Body or hand keypoint data
********************

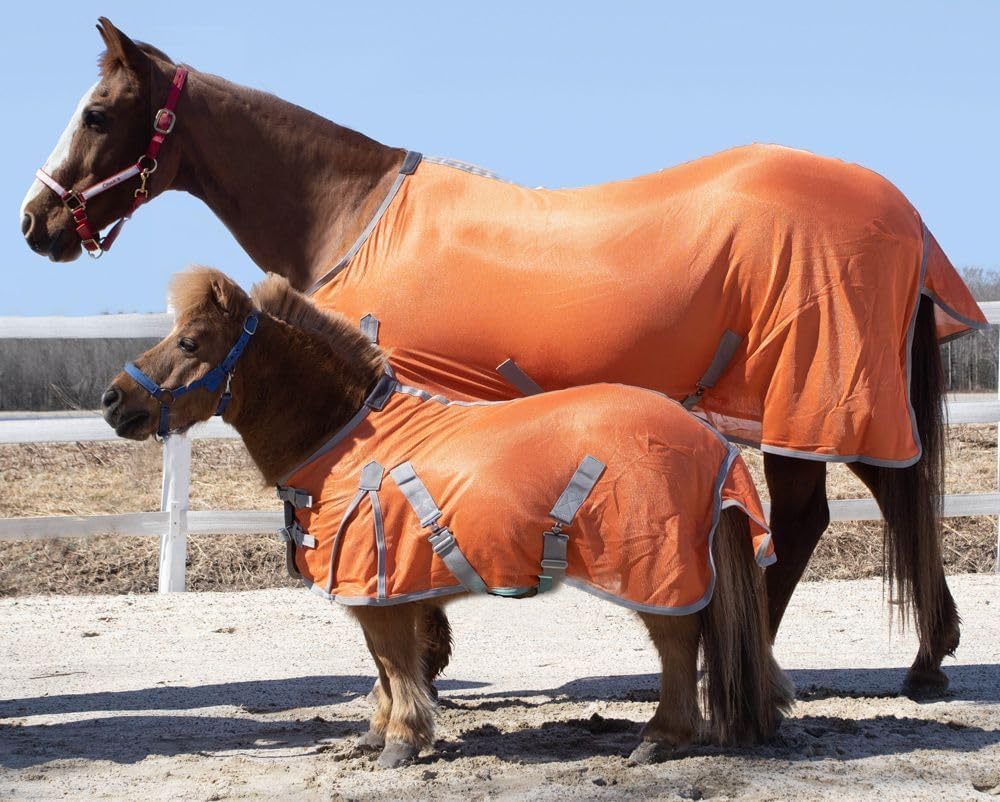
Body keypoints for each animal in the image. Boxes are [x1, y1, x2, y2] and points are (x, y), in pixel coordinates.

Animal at [22, 18, 987, 698]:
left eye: (98, 113)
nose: (36, 221)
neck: (351, 213)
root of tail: (898, 212)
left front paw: (426, 657)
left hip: (816, 397)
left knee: (837, 511)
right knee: (864, 507)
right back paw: (918, 657)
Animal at [100, 267, 793, 767]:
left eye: (190, 342)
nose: (112, 400)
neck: (347, 438)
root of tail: (712, 440)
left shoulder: (378, 588)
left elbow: (394, 661)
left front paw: (401, 741)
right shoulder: (386, 593)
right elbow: (387, 664)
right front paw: (378, 733)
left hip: (656, 575)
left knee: (678, 644)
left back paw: (660, 738)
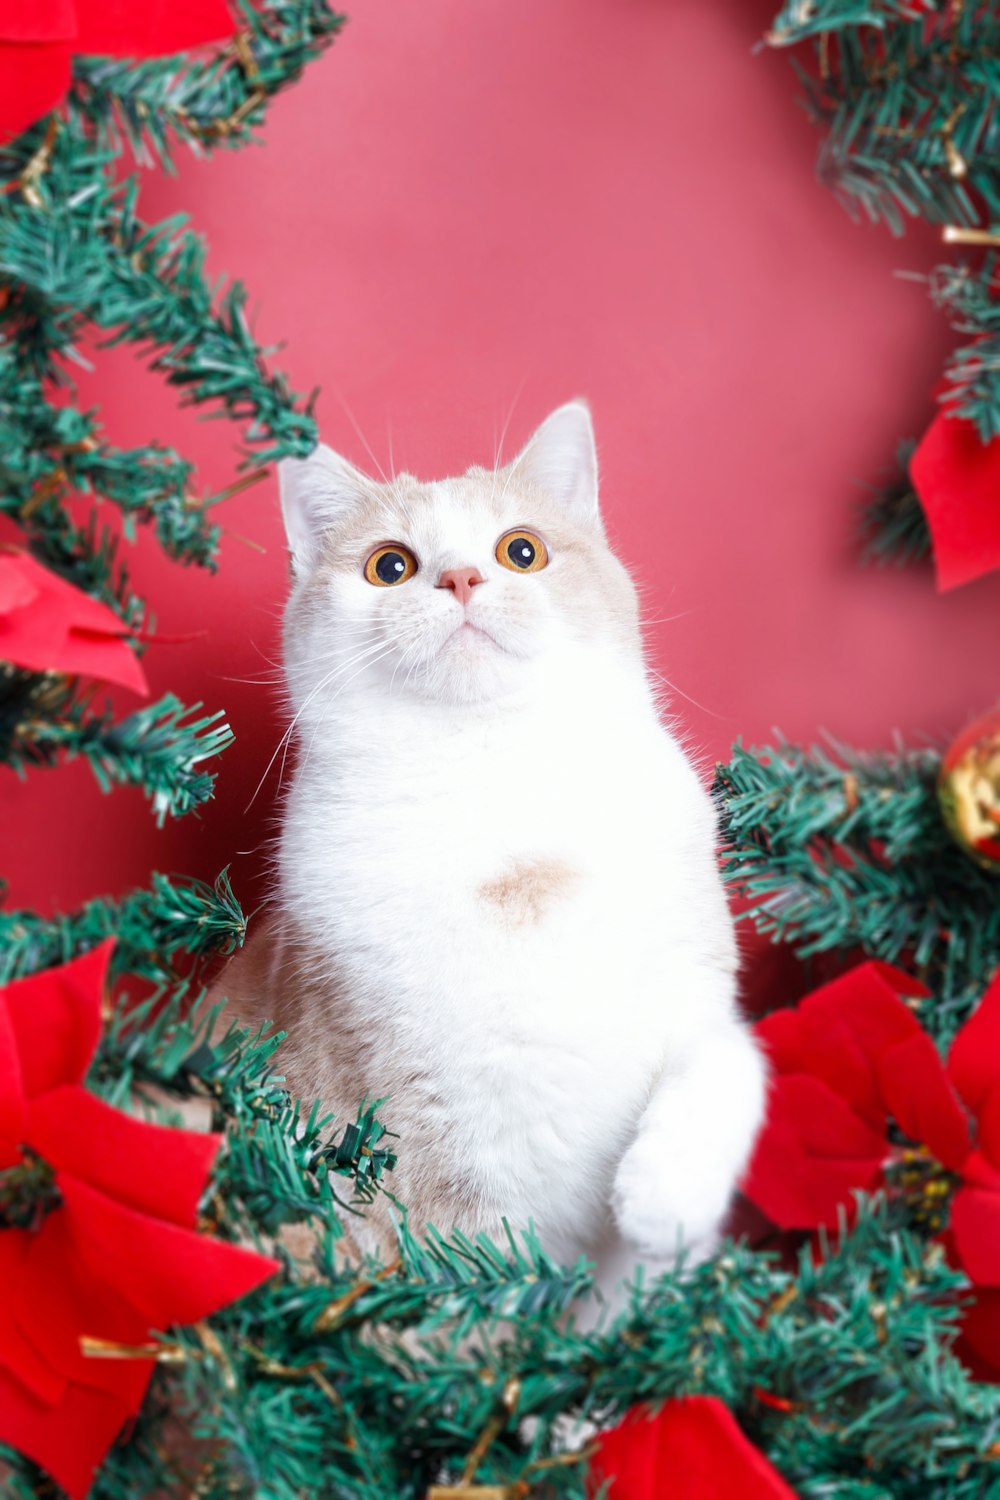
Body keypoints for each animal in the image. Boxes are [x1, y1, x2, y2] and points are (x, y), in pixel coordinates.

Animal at [215, 405, 767, 1296]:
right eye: (391, 565)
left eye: (522, 551)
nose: (464, 579)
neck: (501, 786)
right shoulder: (411, 1128)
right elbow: (472, 1270)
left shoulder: (693, 982)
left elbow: (731, 1056)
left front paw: (668, 1197)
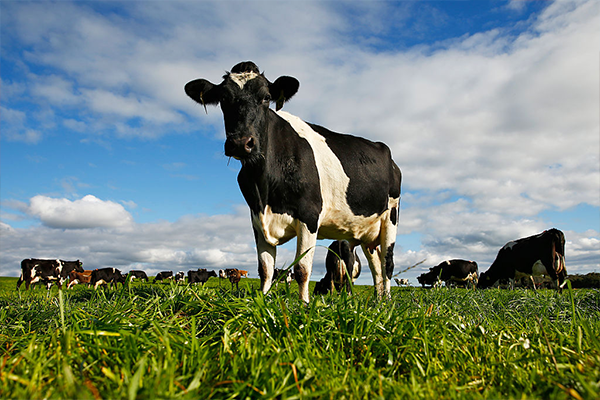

********************

[WHAT YOU HAVE TO DO]: Number of lines in the records above holding the word "front": state it and nothing else.

[RESULT BELOW]: 4